SUPPLIED DATA ▸
§ §

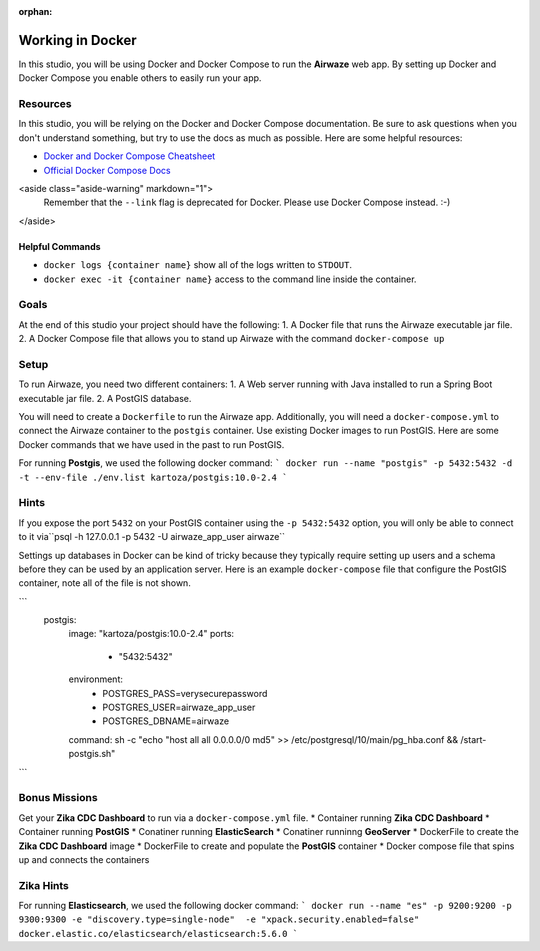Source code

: :orphan:
.. _studio-docker:

=================
Working in Docker
=================

In this studio, you will be using Docker and Docker Compose to run the **Airwaze** web app.  By setting up Docker and Docker Compose you enable others to easily run your app.

Resources
=========

In this studio, you will be relying on the Docker and Docker Compose documentation.  Be sure to ask questions when you don't understand something, but try to use the docs as much as possible.  Here are some helpful resources:

* `Docker and Docker Compose Cheatsheet <https://devhints.io/docker-compose>`_
* `Official Docker Compose Docs <https://docs.docker.com/compose>`_

<aside class="aside-warning" markdown="1">
  Remember that the ``--link`` flag is deprecated for Docker. Please use Docker Compose instead.  :-)
</aside>

Helpful Commands
----------------

* ``docker logs {container name}`` show all of the logs written to ``STDOUT``.
* ``docker exec -it {container name}`` access to the command line inside the container.

Goals
=====

At the end of this studio your project should have the following:
1. A Docker file that runs the Airwaze executable jar file.
2. A Docker Compose file that allows you to stand up Airwaze with the command ``docker-compose up``

Setup
=====

To run Airwaze, you need two different containers:
1. A Web server running with Java installed to run a Spring Boot executable jar file.
2. A PostGIS database.


You will need to create a ``Dockerfile`` to run the Airwaze app.  Additionally, you will need a ``docker-compose.yml`` to connect the Airwaze container to the ``postgis`` container.  Use existing Docker images to run PostGIS.  Here are some Docker commands that we have used in the past to run PostGIS.

For running **Postgis**, we used the following docker command:
```
docker run --name "postgis" -p 5432:5432 -d -t --env-file ./env.list kartoza/postgis:10.0-2.4
```

Hints
=====

If you expose the port ``5432`` on your PostGIS container using the ``-p 5432:5432`` option, you will only be able to connect to it via``psql -h 127.0.0.1 -p 5432 -U airwaze_app_user airwaze``

Settings up databases in Docker can be kind of tricky because they typically require setting up users and a schema before they can be used by an application server. Here is an example ``docker-compose`` file that configure the PostGIS container, note all of the file is not shown.

```
  postgis:
    image: "kartoza/postgis:10.0-2.4"
    ports:
      - "5432:5432"
    environment:
      - POSTGRES_PASS=verysecurepassword
      - POSTGRES_USER=airwaze_app_user
      - POSTGRES_DBNAME=airwaze
    command: sh -c "echo \"host all all 0.0.0.0/0 md5\" >> /etc/postgresql/10/main/pg_hba.conf && /start-postgis.sh"
```

Bonus Missions
==============

Get your **Zika CDC Dashboard** to run via a ``docker-compose.yml`` file.
* Container running **Zika CDC Dashboard**
* Container running **PostGIS**
* Conatiner running **ElasticSearch**
* Conatiner runninng **GeoServer**
* DockerFile to create the **Zika CDC Dashboard** image
* DockerFile to create and populate the **PostGIS** container
* Docker compose file that spins up and connects the containers

Zika Hints
==========

For running **Elasticsearch**, we used the following docker command:
```
docker run --name "es" -p 9200:9200 -p 9300:9300 -e "discovery.type=single-node"  -e "xpack.security.enabled=false" docker.elastic.co/elasticsearch/elasticsearch:5.6.0
```
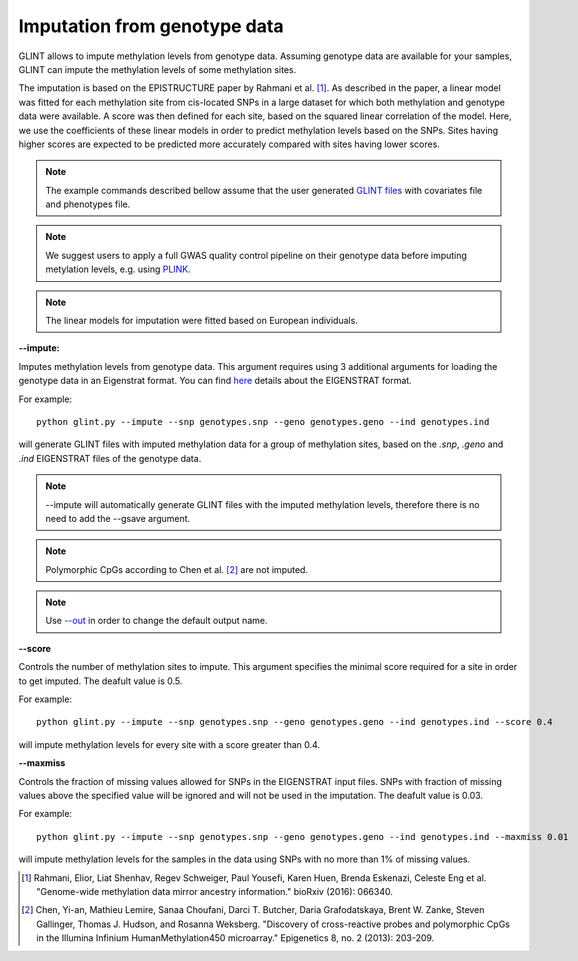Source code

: 

Imputation from genotype data
=============================

GLINT allows to impute methylation levels from genotype data. Assuming genotype data are available for your samples, GLINT can impute the methylation levels of some methylation sites.

The imputation is based on the EPISTRUCTURE paper by Rahmani et al. [1]_. As described in the paper, a linear model was fitted for each methylation site from cis-located SNPs in a large dataset for which both methylation and genotype data were available. A score was then defined for each site, based on the squared linear correlation of the model. Here, we use the coefficients of these linear models in order to predict methylation levels based on the SNPs. Sites having higher scores are expected to be predicted more accurately compared with sites having lower scores.

.. note:: The example commands described bellow assume that the user generated `GLINT files`_ with covariates file and phenotypes file.

.. note:: We suggest users to apply a full GWAS quality control pipeline on their genotype data before imputing metylation levels, e.g. using PLINK_.

.. note:: The linear models for imputation were fitted based on European individuals.


.. _--impute:

**--impute:**

Imputes methylation levels from genotype data. This argument requires using 3 additional arguments for loading the genotype data in an Eigenstrat format.
You can find here_ details about the EIGENSTRAT format.


For example::

	python glint.py --impute --snp genotypes.snp --geno genotypes.geno --ind genotypes.ind

will generate GLINT files with imputed methylation data for a group of methylation sites, based on the *.snp*, *.geno* and *.ind* EIGENSTRAT files of the genotype data.

.. note:: --impute will automatically generate GLINT files with the imputed methylation levels, therefore there is no need to add the --gsave argument.

.. note:: Polymorphic CpGs according to Chen et al. [2]_ are not imputed.

.. note:: Use `--out`_ in order to change the default output name.


.. _--score:

**--score**

Controls the number of methylation sites to impute. This argument specifies the minimal score required for a site in order to get imputed. The deafult value is 0.5.


For example::

	python glint.py --impute --snp genotypes.snp --geno genotypes.geno --ind genotypes.ind --score 0.4

will impute methylation levels for every site with a score greater than 0.4.


.. _--maxmiss”:

**--maxmiss**



Controls the fraction of missing values allowed for SNPs in the EIGENSTRAT input files. SNPs with fraction of missing values above the specified value will be ignored and will not be used in the imputation. The deafult value is 0.03.

For example::

	python glint.py --impute --snp genotypes.snp --geno genotypes.geno --ind genotypes.ind --maxmiss 0.01

will impute methylation levels for the samples in the data using SNPs with no more than 1% of missing values.




.. _--out: input.html#out

.. _GLINT files: input.html#glint-files

.. _PLINK: http://pngu.mgh.harvard.edu/~purcell/plink/


.. _here: http://genepath.med.harvard.edu/~reich/InputFileFormats.htm

.. [1] Rahmani, Elior, Liat Shenhav, Regev Schweiger, Paul Yousefi, Karen Huen, Brenda Eskenazi, Celeste Eng et al. "Genome-wide methylation data mirror ancestry information." bioRxiv (2016): 066340.

.. [2] Chen, Yi-an, Mathieu Lemire, Sanaa Choufani, Darci T. Butcher, Daria Grafodatskaya, Brent W. Zanke, Steven Gallinger, Thomas J. Hudson, and Rosanna Weksberg. "Discovery of cross-reactive probes and polymorphic CpGs in the Illumina Infinium HumanMethylation450 microarray." Epigenetics 8, no. 2 (2013): 203-209.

§ §

WORK ORDER ▸
Copy the listing verbatim, omitting images.

REPLY ▸
Source code

: :orphan:
.. _studio-docker:

=================
Working in Docker
=================

In this studio, you will be using Docker and Docker Compose to run the **Airwaze** web app.  By setting up Docker and Docker Compose you enable others to easily run your app.

Resources
=========

In this studio, you will be relying on the Docker and Docker Compose documentation.  Be sure to ask questions when you don't understand something, but try to use the docs as much as possible.  Here are some helpful resources:

* `Docker and Docker Compose Cheatsheet <https://devhints.io/docker-compose>`_
* `Official Docker Compose Docs <https://docs.docker.com/compose>`_

<aside class="aside-warning" markdown="1">
  Remember that the ``--link`` flag is deprecated for Docker. Please use Docker Compose instead.  :-)
</aside>

Helpful Commands
----------------

* ``docker logs {container name}`` show all of the logs written to ``STDOUT``.
* ``docker exec -it {container name}`` access to the command line inside the container.

Goals
=====

At the end of this studio your project should have the following:
1. A Docker file that runs the Airwaze executable jar file.
2. A Docker Compose file that allows you to stand up Airwaze with the command ``docker-compose up``

Setup
=====

To run Airwaze, you need two different containers:
1. A Web server running with Java installed to run a Spring Boot executable jar file.
2. A PostGIS database.


You will need to create a ``Dockerfile`` to run the Airwaze app.  Additionally, you will need a ``docker-compose.yml`` to connect the Airwaze container to the ``postgis`` container.  Use existing Docker images to run PostGIS.  Here are some Docker commands that we have used in the past to run PostGIS.

For running **Postgis**, we used the following docker command:
```
docker run --name "postgis" -p 5432:5432 -d -t --env-file ./env.list kartoza/postgis:10.0-2.4
```

Hints
=====

If you expose the port ``5432`` on your PostGIS container using the ``-p 5432:5432`` option, you will only be able to connect to it via``psql -h 127.0.0.1 -p 5432 -U airwaze_app_user airwaze``

Settings up databases in Docker can be kind of tricky because they typically require setting up users and a schema before they can be used by an application server. Here is an example ``docker-compose`` file that configure the PostGIS container, note all of the file is not shown.

```
  postgis:
    image: "kartoza/postgis:10.0-2.4"
    ports:
      - "5432:5432"
    environment:
      - POSTGRES_PASS=verysecurepassword
      - POSTGRES_USER=airwaze_app_user
      - POSTGRES_DBNAME=airwaze
    command: sh -c "echo \"host all all 0.0.0.0/0 md5\" >> /etc/postgresql/10/main/pg_hba.conf && /start-postgis.sh"
```

Bonus Missions
==============

Get your **Zika CDC Dashboard** to run via a ``docker-compose.yml`` file.
* Container running **Zika CDC Dashboard**
* Container running **PostGIS**
* Conatiner running **ElasticSearch**
* Conatiner runninng **GeoServer**
* DockerFile to create the **Zika CDC Dashboard** image
* DockerFile to create and populate the **PostGIS** container
* Docker compose file that spins up and connects the containers

Zika Hints
==========

For running **Elasticsearch**, we used the following docker command:
```
docker run --name "es" -p 9200:9200 -p 9300:9300 -e "discovery.type=single-node"  -e "xpack.security.enabled=false" docker.elastic.co/elasticsearch/elasticsearch:5.6.0
```
Source code

: 

Imputation from genotype data
=============================

GLINT allows to impute methylation levels from genotype data. Assuming genotype data are available for your samples, GLINT can impute the methylation levels of some methylation sites.

The imputation is based on the EPISTRUCTURE paper by Rahmani et al. [1]_. As described in the paper, a linear model was fitted for each methylation site from cis-located SNPs in a large dataset for which both methylation and genotype data were available. A score was then defined for each site, based on the squared linear correlation of the model. Here, we use the coefficients of these linear models in order to predict methylation levels based on the SNPs. Sites having higher scores are expected to be predicted more accurately compared with sites having lower scores.

.. note:: The example commands described bellow assume that the user generated `GLINT files`_ with covariates file and phenotypes file.

.. note:: We suggest users to apply a full GWAS quality control pipeline on their genotype data before imputing metylation levels, e.g. using PLINK_.

.. note:: The linear models for imputation were fitted based on European individuals.


.. _--impute:

**--impute:**

Imputes methylation levels from genotype data. This argument requires using 3 additional arguments for loading the genotype data in an Eigenstrat format.
You can find here_ details about the EIGENSTRAT format.


For example::

	python glint.py --impute --snp genotypes.snp --geno genotypes.geno --ind genotypes.ind

will generate GLINT files with imputed methylation data for a group of methylation sites, based on the *.snp*, *.geno* and *.ind* EIGENSTRAT files of the genotype data.

.. note:: --impute will automatically generate GLINT files with the imputed methylation levels, therefore there is no need to add the --gsave argument.

.. note:: Polymorphic CpGs according to Chen et al. [2]_ are not imputed.

.. note:: Use `--out`_ in order to change the default output name.


.. _--score:

**--score**

Controls the number of methylation sites to impute. This argument specifies the minimal score required for a site in order to get imputed. The deafult value is 0.5.


For example::

	python glint.py --impute --snp genotypes.snp --geno genotypes.geno --ind genotypes.ind --score 0.4

will impute methylation levels for every site with a score greater than 0.4.


.. _--maxmiss”:

**--maxmiss**



Controls the fraction of missing values allowed for SNPs in the EIGENSTRAT input files. SNPs with fraction of missing values above the specified value will be ignored and will not be used in the imputation. The deafult value is 0.03.

For example::

	python glint.py --impute --snp genotypes.snp --geno genotypes.geno --ind genotypes.ind --maxmiss 0.01

will impute methylation levels for the samples in the data using SNPs with no more than 1% of missing values.




.. _--out: input.html#out

.. _GLINT files: input.html#glint-files

.. _PLINK: http://pngu.mgh.harvard.edu/~purcell/plink/


.. _here: http://genepath.med.harvard.edu/~reich/InputFileFormats.htm

.. [1] Rahmani, Elior, Liat Shenhav, Regev Schweiger, Paul Yousefi, Karen Huen, Brenda Eskenazi, Celeste Eng et al. "Genome-wide methylation data mirror ancestry information." bioRxiv (2016): 066340.

.. [2] Chen, Yi-an, Mathieu Lemire, Sanaa Choufani, Darci T. Butcher, Daria Grafodatskaya, Brent W. Zanke, Steven Gallinger, Thomas J. Hudson, and Rosanna Weksberg. "Discovery of cross-reactive probes and polymorphic CpGs in the Illumina Infinium HumanMethylation450 microarray." Epigenetics 8, no. 2 (2013): 203-209.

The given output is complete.